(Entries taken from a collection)
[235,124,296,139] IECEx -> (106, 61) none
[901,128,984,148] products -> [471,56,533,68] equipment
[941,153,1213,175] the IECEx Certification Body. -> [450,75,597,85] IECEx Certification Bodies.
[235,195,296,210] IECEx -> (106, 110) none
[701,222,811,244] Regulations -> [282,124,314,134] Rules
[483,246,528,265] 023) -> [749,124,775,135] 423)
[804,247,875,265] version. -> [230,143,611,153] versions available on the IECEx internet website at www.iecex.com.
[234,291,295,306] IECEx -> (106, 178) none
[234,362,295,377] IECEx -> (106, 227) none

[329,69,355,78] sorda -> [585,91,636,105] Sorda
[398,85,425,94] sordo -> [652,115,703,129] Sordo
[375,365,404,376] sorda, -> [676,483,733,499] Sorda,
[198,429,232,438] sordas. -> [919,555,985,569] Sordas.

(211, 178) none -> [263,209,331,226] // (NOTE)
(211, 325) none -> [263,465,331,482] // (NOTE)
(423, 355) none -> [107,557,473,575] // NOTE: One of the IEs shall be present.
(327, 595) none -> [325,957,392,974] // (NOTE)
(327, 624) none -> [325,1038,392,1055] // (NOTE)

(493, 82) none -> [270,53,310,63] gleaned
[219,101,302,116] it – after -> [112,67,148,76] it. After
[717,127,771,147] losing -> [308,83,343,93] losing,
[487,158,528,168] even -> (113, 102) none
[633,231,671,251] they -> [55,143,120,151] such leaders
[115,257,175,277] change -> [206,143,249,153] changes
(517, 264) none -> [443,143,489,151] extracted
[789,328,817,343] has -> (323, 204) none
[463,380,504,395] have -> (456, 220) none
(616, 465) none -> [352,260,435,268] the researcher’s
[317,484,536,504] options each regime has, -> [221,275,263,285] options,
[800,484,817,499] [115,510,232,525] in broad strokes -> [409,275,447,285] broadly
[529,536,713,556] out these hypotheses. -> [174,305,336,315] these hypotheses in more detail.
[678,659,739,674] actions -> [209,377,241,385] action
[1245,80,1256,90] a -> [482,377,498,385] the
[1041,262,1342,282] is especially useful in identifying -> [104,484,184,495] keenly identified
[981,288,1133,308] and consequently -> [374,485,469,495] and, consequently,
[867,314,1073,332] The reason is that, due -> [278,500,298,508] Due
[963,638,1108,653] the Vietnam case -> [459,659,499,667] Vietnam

> [ASSIGNED TASK]:
Within the data above, the lines from the one with "[941,153,1213,175] the IECEx" to the one with "[234,291,295,306] IECEx -> (106, 178) none" must be repeated exactly; no other line belongs in the answer.

> [WRITTEN SOLUTION]:
[941,153,1213,175] the IECEx Certification Body. -> [450,75,597,85] IECEx Certification Bodies.
[235,195,296,210] IECEx -> (106, 110) none
[701,222,811,244] Regulations -> [282,124,314,134] Rules
[483,246,528,265] 023) -> [749,124,775,135] 423)
[804,247,875,265] version. -> [230,143,611,153] versions available on the IECEx internet website at www.iecex.com.
[234,291,295,306] IECEx -> (106, 178) none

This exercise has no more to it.